[Supplied entries]

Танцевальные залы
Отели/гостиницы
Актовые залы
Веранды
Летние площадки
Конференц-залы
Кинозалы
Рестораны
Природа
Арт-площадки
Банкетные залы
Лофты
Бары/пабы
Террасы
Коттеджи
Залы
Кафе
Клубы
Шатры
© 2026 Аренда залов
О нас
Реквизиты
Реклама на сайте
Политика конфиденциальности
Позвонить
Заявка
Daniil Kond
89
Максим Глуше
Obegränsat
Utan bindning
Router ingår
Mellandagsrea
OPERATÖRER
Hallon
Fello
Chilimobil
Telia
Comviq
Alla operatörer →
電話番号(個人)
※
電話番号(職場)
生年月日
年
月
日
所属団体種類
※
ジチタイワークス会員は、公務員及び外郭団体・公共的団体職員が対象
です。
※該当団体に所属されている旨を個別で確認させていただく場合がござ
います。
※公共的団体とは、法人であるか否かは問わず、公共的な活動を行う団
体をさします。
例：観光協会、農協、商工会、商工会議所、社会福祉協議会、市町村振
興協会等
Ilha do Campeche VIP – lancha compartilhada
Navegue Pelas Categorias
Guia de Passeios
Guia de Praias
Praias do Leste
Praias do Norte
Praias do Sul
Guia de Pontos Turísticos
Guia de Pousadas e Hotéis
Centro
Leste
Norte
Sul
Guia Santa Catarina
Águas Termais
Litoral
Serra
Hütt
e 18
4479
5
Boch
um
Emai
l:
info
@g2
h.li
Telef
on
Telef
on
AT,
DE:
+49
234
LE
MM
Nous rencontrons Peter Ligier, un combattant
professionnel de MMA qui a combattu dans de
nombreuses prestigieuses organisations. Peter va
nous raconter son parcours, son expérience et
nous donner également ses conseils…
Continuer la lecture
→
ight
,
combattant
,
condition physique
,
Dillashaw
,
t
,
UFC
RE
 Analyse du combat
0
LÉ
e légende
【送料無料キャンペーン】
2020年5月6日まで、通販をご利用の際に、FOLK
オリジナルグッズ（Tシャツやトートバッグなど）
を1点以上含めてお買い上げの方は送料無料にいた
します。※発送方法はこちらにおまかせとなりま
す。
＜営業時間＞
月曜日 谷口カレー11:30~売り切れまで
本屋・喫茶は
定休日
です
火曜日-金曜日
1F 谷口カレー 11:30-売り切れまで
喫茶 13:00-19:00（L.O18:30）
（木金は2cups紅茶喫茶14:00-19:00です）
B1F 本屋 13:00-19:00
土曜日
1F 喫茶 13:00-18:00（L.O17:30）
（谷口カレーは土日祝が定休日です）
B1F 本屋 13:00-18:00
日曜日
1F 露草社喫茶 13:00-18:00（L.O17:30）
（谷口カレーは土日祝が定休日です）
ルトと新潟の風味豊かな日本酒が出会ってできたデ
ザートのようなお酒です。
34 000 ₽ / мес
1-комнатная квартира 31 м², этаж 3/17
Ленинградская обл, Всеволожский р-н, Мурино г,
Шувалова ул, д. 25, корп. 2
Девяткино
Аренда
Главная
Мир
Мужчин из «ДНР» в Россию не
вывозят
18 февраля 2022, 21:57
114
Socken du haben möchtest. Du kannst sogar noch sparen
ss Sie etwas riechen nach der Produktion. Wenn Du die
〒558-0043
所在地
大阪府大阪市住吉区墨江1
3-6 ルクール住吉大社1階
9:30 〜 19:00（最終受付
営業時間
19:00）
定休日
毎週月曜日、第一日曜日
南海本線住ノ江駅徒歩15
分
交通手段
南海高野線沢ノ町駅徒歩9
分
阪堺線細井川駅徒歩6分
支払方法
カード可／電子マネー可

[/Supplied entries]

=== Task goal ===
Reproduce every line of the items above verbatim and in their original order.

=== Solution for this exercise ===
Танцевальные залы
Отели/гостиницы
Актовые залы
Веранды
Летние площадки
Конференц-залы
Кинозалы
Рестораны
Природа
Арт-площадки
Банкетные залы
Лофты
Бары/пабы
Террасы
Коттеджи
Залы
Кафе
Клубы
Шатры
© 2026 Аренда залов
О нас
Реквизиты
Реклама на сайте
Политика конфиденциальности
Позвонить
Заявка
Daniil Kond
89
Максим Глуше
Obegränsat
Utan bindning
Router ingår
Mellandagsrea
OPERATÖRER
Hallon
Fello
Chilimobil
Telia
Comviq
Alla operatörer →
電話番号(個人)
※
電話番号(職場)
生年月日
年
月
日
所属団体種類
※
ジチタイワークス会員は、公務員及び外郭団体・公共的団体職員が対象
です。
※該当団体に所属されている旨を個別で確認させていただく場合がござ
います。
※公共的団体とは、法人であるか否かは問わず、公共的な活動を行う団
体をさします。
例：観光協会、農協、商工会、商工会議所、社会福祉協議会、市町村振
興協会等
Ilha do Campeche VIP – lancha compartilhada
Navegue Pelas Categorias
Guia de Passeios
Guia de Praias
Praias do Leste
Praias do Norte
Praias do Sul
Guia de Pontos Turísticos
Guia de Pousadas e Hotéis
Centro
Leste
Norte
Sul
Guia Santa Catarina
Águas Termais
Litoral
Serra
Hütt
e 18
4479
5
Boch
um
Emai
l:
info
@g2
h.li
Telef
on
Telef
on
AT,
DE:
+49
234
LE
MM
Nous rencontrons Peter Ligier, un combattant
professionnel de MMA qui a combattu dans de
nombreuses prestigieuses organisations. Peter va
nous raconter son parcours, son expérience et
nous donner également ses conseils…
Continuer la lecture
→
ight
,
combattant
,
condition physique
,
Dillashaw
,
t
,
UFC
RE
 Analyse du combat
0
LÉ
e légende
【送料無料キャンペーン】
2020年5月6日まで、通販をご利用の際に、FOLK
オリジナルグッズ（Tシャツやトートバッグなど）
を1点以上含めてお買い上げの方は送料無料にいた
します。※発送方法はこちらにおまかせとなりま
す。
＜営業時間＞
月曜日 谷口カレー11:30~売り切れまで
本屋・喫茶は
定休日
です
火曜日-金曜日
1F 谷口カレー 11:30-売り切れまで
喫茶 13:00-19:00（L.O18:30）
（木金は2cups紅茶喫茶14:00-19:00です）
B1F 本屋 13:00-19:00
土曜日
1F 喫茶 13:00-18:00（L.O17:30）
（谷口カレーは土日祝が定休日です）
B1F 本屋 13:00-18:00
日曜日
1F 露草社喫茶 13:00-18:00（L.O17:30）
（谷口カレーは土日祝が定休日です）
ルトと新潟の風味豊かな日本酒が出会ってできたデ
ザートのようなお酒です。
34 000 ₽ / мес
1-комнатная квартира 31 м², этаж 3/17
Ленинградская обл, Всеволожский р-н, Мурино г,
Шувалова ул, д. 25, корп. 2
Девяткино
Аренда
Главная
Мир
Мужчин из «ДНР» в Россию не
вывозят
18 февраля 2022, 21:57
114
Socken du haben möchtest. Du kannst sogar noch sparen
ss Sie etwas riechen nach der Produktion. Wenn Du die
〒558-0043
所在地
大阪府大阪市住吉区墨江1
3-6 ルクール住吉大社1階
9:30 〜 19:00（最終受付
営業時間
19:00）
定休日
毎週月曜日、第一日曜日
南海本線住ノ江駅徒歩15
分
交通手段
南海高野線沢ノ町駅徒歩9
分
阪堺線細井川駅徒歩6分
支払方法
カード可／電子マネー可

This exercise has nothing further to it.